_JOB_
Report, copied in full, each line of the items below that contains the word "Given".

-- start MATERIAL PROVIDED --

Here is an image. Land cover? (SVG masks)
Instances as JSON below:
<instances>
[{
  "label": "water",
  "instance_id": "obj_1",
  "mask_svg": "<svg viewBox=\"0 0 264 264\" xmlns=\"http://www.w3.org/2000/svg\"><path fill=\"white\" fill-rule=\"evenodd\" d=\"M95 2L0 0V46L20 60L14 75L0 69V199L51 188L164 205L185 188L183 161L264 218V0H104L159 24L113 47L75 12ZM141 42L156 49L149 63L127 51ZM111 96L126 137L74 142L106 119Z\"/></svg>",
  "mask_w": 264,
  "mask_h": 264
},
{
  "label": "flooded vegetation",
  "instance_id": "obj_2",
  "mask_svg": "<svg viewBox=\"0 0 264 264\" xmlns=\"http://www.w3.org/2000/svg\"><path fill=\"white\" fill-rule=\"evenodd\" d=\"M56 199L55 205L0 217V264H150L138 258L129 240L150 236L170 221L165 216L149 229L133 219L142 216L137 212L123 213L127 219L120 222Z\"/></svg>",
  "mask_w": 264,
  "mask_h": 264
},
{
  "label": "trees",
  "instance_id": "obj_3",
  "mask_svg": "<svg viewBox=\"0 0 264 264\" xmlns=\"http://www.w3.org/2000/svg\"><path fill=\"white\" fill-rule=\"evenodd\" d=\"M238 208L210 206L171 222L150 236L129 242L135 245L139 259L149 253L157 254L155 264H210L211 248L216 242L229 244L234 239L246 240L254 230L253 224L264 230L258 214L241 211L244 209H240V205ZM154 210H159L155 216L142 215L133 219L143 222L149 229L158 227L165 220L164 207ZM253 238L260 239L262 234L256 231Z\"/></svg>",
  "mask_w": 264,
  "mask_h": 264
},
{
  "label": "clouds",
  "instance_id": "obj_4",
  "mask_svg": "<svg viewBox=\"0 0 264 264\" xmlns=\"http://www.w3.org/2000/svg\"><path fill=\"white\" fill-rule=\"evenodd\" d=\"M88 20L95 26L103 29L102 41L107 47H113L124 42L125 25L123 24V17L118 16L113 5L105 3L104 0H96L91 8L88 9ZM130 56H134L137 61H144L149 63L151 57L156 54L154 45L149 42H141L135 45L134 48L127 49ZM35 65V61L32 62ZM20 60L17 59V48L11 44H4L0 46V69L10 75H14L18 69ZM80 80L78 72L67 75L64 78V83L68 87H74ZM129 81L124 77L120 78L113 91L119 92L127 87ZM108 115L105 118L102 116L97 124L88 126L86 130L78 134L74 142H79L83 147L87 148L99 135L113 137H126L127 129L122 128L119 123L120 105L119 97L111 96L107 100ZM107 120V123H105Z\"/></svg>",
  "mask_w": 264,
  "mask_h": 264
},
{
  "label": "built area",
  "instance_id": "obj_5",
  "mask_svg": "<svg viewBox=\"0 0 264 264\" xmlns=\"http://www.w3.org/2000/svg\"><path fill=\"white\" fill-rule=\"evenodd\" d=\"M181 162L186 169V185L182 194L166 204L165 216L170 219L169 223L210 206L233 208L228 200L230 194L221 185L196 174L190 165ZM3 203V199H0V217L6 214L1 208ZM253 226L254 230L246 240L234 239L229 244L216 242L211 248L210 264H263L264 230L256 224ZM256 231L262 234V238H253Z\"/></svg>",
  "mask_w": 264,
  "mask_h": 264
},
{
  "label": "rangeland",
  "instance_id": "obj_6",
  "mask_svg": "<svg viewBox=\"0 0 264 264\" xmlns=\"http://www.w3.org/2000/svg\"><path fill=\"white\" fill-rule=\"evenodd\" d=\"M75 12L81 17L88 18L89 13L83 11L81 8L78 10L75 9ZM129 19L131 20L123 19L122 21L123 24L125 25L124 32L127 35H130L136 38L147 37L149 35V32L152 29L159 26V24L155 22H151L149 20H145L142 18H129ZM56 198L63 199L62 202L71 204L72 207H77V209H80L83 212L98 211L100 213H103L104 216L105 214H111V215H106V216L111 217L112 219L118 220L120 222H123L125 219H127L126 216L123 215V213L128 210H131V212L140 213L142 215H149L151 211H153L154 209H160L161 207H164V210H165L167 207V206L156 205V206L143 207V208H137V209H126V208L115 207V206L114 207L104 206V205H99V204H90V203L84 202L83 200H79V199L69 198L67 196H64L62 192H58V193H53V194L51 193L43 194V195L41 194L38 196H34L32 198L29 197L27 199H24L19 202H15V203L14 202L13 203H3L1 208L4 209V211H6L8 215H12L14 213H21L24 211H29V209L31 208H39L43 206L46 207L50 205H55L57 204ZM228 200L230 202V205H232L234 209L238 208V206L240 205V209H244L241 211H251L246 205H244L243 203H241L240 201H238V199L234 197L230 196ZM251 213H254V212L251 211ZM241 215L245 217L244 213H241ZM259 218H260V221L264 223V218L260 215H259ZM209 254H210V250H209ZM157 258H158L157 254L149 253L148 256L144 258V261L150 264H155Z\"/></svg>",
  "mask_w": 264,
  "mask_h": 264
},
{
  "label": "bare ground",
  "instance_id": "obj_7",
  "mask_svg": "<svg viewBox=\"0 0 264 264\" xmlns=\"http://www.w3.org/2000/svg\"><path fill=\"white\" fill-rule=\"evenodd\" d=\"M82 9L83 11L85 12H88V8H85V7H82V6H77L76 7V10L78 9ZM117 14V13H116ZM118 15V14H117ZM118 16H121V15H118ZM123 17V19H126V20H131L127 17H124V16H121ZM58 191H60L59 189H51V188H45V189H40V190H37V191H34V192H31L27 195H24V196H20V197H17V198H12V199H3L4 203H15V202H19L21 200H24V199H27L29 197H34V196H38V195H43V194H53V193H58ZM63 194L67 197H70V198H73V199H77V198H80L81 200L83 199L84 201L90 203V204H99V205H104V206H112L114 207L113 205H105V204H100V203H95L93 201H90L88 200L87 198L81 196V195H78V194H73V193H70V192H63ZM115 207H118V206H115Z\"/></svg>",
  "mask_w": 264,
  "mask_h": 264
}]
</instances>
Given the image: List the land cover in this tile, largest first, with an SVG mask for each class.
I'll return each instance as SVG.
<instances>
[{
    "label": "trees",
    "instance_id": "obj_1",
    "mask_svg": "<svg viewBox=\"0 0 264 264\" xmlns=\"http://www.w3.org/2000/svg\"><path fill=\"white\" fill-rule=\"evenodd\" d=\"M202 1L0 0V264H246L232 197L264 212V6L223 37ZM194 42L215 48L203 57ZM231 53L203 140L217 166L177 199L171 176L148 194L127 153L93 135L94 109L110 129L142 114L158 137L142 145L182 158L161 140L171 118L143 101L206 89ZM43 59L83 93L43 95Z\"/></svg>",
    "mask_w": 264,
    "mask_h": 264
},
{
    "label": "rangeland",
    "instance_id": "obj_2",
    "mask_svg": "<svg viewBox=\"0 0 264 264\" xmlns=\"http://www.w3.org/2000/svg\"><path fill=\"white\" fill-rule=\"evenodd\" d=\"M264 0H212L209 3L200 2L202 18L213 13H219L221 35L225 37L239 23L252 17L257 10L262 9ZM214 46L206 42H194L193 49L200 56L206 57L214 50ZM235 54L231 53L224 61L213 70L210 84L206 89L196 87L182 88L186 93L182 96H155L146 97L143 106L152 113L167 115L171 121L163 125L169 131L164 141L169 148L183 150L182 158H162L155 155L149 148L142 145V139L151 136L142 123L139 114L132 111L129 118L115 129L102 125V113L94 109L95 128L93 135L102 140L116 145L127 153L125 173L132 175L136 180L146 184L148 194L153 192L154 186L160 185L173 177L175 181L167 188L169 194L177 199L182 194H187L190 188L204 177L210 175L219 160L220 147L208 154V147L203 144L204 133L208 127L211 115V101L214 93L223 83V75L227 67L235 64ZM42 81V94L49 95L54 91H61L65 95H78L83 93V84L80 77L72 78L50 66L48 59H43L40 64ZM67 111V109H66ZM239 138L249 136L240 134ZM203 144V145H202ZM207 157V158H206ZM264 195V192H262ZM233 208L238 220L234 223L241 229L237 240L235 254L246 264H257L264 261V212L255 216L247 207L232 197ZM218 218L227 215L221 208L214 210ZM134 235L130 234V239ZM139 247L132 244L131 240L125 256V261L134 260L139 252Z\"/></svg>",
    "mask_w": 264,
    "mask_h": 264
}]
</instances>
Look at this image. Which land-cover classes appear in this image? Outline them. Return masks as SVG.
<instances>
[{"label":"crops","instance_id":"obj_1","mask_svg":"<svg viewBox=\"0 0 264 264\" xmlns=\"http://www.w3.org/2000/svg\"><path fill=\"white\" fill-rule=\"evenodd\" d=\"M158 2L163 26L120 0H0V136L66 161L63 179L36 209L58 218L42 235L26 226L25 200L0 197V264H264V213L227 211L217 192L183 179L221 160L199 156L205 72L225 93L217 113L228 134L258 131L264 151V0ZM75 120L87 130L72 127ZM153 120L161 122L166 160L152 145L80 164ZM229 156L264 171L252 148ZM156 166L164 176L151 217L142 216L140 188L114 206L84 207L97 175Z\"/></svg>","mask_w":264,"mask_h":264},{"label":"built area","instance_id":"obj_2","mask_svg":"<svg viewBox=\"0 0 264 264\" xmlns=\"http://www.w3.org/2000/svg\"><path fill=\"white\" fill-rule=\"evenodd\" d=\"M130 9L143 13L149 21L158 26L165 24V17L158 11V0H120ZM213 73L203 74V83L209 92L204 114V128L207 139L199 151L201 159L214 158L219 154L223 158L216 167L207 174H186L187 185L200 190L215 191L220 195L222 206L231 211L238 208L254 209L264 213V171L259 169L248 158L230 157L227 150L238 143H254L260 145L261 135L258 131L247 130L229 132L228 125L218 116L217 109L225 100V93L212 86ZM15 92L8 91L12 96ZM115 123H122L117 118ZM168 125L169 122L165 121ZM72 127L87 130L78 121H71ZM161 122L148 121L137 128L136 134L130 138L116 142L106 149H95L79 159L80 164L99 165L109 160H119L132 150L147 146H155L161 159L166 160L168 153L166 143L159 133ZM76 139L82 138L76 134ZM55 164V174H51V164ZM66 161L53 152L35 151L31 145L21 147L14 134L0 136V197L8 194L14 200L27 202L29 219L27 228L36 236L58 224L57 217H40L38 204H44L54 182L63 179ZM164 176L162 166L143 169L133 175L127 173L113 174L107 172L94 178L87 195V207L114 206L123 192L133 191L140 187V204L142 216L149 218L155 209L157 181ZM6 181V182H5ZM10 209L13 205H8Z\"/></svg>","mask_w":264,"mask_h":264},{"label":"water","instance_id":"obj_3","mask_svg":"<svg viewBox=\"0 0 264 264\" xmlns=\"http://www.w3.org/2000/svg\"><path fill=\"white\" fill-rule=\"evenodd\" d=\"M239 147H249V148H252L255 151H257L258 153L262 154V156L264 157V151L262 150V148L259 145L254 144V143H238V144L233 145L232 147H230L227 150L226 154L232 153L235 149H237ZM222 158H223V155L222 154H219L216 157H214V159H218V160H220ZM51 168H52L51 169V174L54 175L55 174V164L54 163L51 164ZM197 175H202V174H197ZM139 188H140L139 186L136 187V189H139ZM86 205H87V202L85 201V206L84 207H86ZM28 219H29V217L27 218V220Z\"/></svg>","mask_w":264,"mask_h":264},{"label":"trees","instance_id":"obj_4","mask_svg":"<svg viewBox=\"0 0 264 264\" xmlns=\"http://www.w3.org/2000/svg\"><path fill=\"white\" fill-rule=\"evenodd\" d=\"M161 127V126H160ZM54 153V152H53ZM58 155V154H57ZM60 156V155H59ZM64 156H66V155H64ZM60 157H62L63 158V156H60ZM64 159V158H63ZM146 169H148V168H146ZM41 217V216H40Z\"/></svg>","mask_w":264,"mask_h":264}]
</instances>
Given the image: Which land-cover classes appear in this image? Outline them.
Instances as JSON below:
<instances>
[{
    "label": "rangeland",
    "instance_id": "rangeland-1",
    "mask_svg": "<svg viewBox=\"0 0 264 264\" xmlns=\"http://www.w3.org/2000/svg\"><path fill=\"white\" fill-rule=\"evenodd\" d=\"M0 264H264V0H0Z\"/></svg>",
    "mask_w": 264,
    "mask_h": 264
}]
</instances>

-- end MATERIAL PROVIDED --

_OUTPUT OF THE TASK_
Given the image: List the land cover in this tile, largest first, with an SVG mask for each class.
Given the image: Which land-cover classes appear in this image? Outline them.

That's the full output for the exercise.